Now I hear from the boss that right after I put in the new exciter he was seeing some changes in the picture, like it had blown up, gotten bigger and was cutting off logos and crawls. He also got complaints from DirectTV and a couple of viewers. Even my buddy who is running his own channel our our station said he noticed some change in the picture but thought it was just him.
So I went up and took a look, I checked the encoders and their format, it’s 704 H just like it’s always been, I even switched between the old exciter and the new ATSC 8000 to look for any change in the picture size, but it was the same. Now one reason I checked was that the new exciter gets ASI and the original one gets SMPTE 310 from the Thomson Turquoise converter. So it all looks the same to me, I see no problems.

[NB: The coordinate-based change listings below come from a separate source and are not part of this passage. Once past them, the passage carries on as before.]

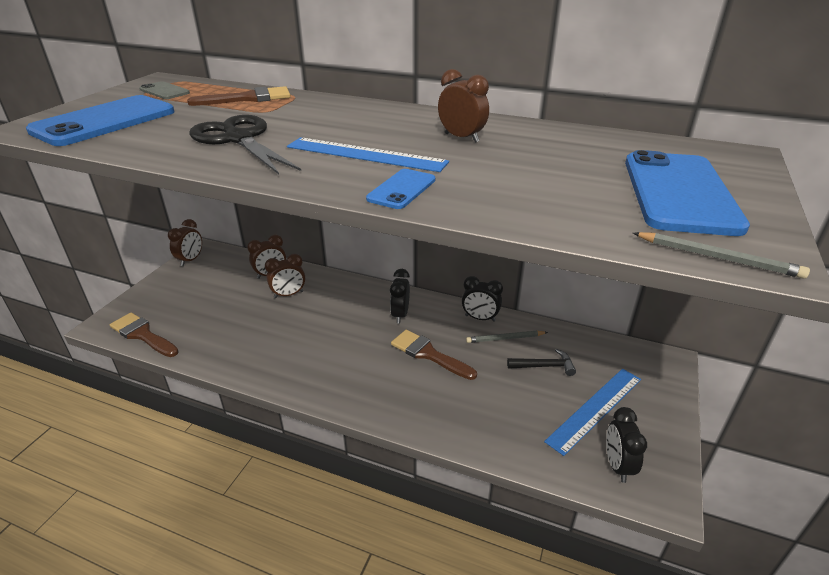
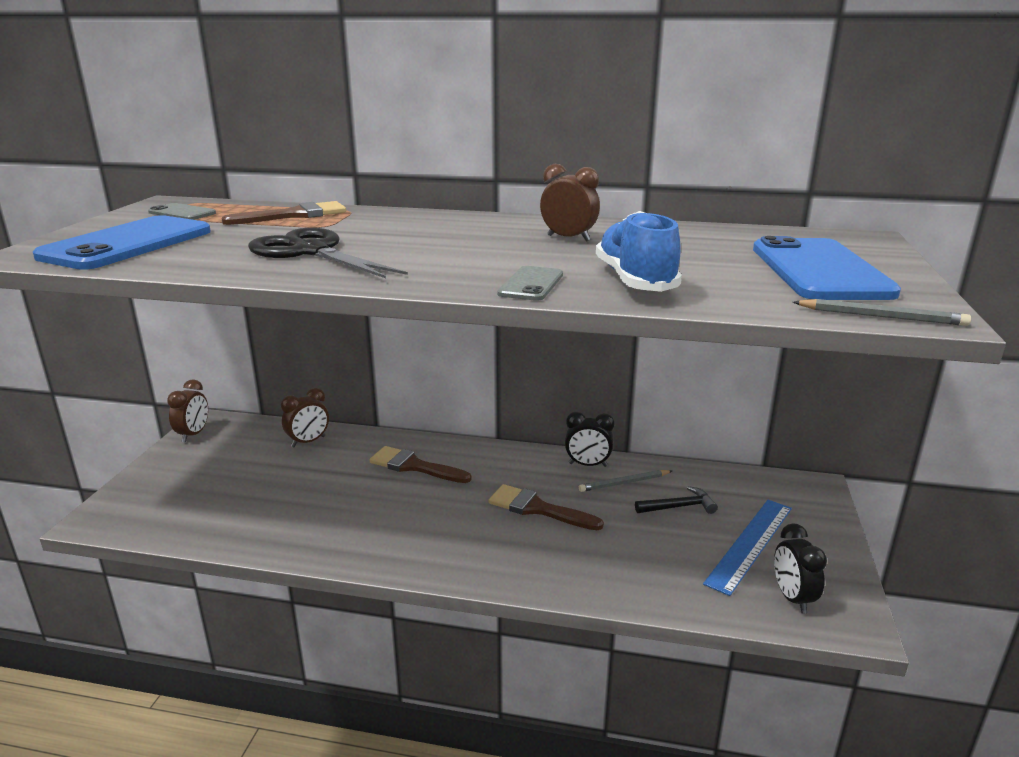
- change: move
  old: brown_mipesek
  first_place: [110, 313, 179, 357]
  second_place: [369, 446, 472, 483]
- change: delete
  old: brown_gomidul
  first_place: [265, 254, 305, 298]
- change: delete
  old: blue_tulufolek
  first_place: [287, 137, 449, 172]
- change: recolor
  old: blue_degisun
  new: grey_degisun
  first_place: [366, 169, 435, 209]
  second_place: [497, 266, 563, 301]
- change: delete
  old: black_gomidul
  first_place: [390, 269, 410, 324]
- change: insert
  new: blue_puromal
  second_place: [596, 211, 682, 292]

Then I get a call from the boss who says that DirectTV has informed him that we are transmitting an AFD signal or Active Format Description signal. This is a special signal thats imbedded within the video signal in VANC, or Vertical Ancillary Data Space. What we used to call Vertical Blanking, but is now called VANC in SDI. What AFD does is tell any conversion equipment how to format the video for display, like a wide screen HD video may want the edges cut off to make it fit in a 4:3 format when viewed on SD monitors. Or it may tell the converter to add top an bottom bars to in a letterbox format. Either way the AFD lets the broadcaster choose how their video gets formatted to fit other screen sizes or formats.
The DirectTV guy says we’re putting out a Code 8 AFD and we should be putting out a Code 9. Well I’ve never had to deal with AFD before so I looked it up to see what was what.
Code 0 – is reserved for ATSC
Code 1 – is also reserved
Code 2 – ETSI: 16:9 (top aligned) not recommended
Code 3 – ETSI: 14:9 (top aligned) not recommended
Codes 5 – 7 – are reserved
Code 8 – is Full Frame image, same as the frame (what goes in goes out, 4:3 or 16:9)
Code 9 – is 4:3 Full Frame in 4:3 frame or Pillarbox for 16:9
Code 10 – 16:9 image Letter box in 4:3 frame or Full Frame in 16:9
Code 11 – 14:9 Pillargox/Letterbox image
Code 12 – unused
Code 13 – 4:3 with Shoot and Protect 14:9 center
Code 14 – 16:9 with Shoot and Protect 14:9 center
Code 15 – 16:9 with Shoot and Protect 4:3 center
So DirectTV says we are putting out a Full Frame image and telling their equipment to put out the same, whats so hard about that?
What they want us to output is 4:3 Full Frame in and 4:3 out, whats the different? We only broadcast SD, it’s all 4:3.
As you can see AFD is needed for HD conversion to SD, but we are only SD and where is this Code 8 DirectTV is saying we are putting out?
Could it be that some of our programs have AFD built in and it’s passing through but others do not and the DirectTV equipment gets confused when the switch occurs?
I wrote to AT&T U-verse and asked them to look at my signal to see what if anything I was putting out concerning AFD and they told me that there was nothing there, just as I suspected. The next time we talked to Direct TV they said they would have to get a technician that knew about this stuff and they would get back to us. Next we heard from Dish and they just asked us what format we wanted to be set to and I told them 4 by 3 (we are SD only), they said fine and they would talk to Direct TV and get them to change their receivers to output the proper AFD code. So hopefully everything is good now.